Wonder Woman doesn’t explore superhero’s sexuality, says Gal Gadot

Gal Gadot says her upcoming film Wonder Woman doesn't give details about the sexuality of the character.

By: PTI | Los Angeles | Published:October 14, 2016 12:48 pm
Gal Gadot, Batman v Superman, Wonder woman, Gal Gadot Batman v Superman, Gal Gadot Wonder Woman, Gal Gadot in Batman v Superman, Entertainment news Actress Gal Gadot has joked she is going through a “minor identity crisis” because she keeps introducing herself as Wonder Woman.

Actress Gal Gadot says her upcoming film Wonder Woman doesn’t give details about the sexuality of the character. Wonder Woman comic book writer Greg Rucka made headlines when he said his depiction of the iconic DC heroine is unequivocally queer — that is, she has had romantic and sexual relationships with other women on the paradise island of Themyscira.

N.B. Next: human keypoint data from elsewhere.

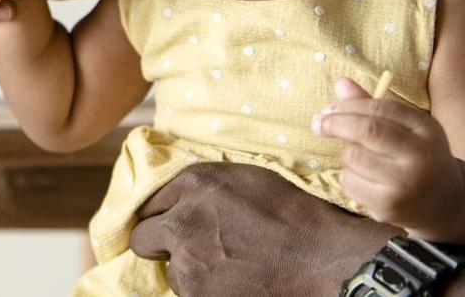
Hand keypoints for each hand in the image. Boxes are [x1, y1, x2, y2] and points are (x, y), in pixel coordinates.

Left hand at [128, 162, 397, 296]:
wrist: (322, 258)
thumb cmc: (291, 215)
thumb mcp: (244, 179)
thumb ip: (203, 186)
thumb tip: (179, 197)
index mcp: (194, 183)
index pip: (151, 201)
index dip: (164, 214)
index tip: (175, 224)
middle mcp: (182, 219)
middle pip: (143, 237)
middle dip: (160, 242)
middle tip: (188, 249)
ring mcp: (187, 260)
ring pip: (169, 270)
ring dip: (186, 270)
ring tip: (223, 268)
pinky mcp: (196, 292)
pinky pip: (186, 292)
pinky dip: (202, 290)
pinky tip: (230, 283)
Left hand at [313, 77, 463, 234]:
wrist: (443, 202)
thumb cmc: (415, 155)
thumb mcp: (404, 128)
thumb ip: (372, 105)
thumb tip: (340, 82)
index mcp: (426, 129)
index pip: (381, 107)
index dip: (349, 105)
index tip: (328, 109)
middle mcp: (421, 156)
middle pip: (367, 130)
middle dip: (336, 123)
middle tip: (318, 123)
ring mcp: (406, 184)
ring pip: (354, 157)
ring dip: (348, 155)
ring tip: (363, 161)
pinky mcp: (389, 206)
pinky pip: (350, 182)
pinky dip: (348, 178)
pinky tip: (366, 182)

However, the 31-year-old actress said the Amazon warrior loves people for their hearts, reported Variety. “It’s not something we’ve explored. It never came to the table, but when you talk theoretically about all the women on Themyscira and how many years she was there, then what (Rucka) said makes sense.

“In this movie she does not experience any bisexual relationships. But it’s not about that. She’s a woman who loves people for who they are. She can be bisexual. She loves people for their hearts,” the Israeli actress said. She also addressed the discussion on the necessity of having a female director for the film.

“I don’t think it’s a gender kind of thing. I feel like Patty Jenkins was the right person for the movie because she was the right person for the movie. She knew exactly how she wanted to tell her story. She knew exactly what she wanted to get. She’s brilliant and smart and so passionate.”

Meanwhile, Wonder Woman comics writer Greg Rucka says that the superhuman of Themyscira island, Diana Prince, has had relationships with other women. The 46-year-old novelist said that Diana is “obviously” bisexual, reported Variety.

When asked about the sexual orientation of the popular fictional character of DC comics, Rucka said, “When you start to think about giving the concept of Themyscira its due, the answer is, ‘How can they not all be in same-sex relationships? Right? It makes no logical sense otherwise.”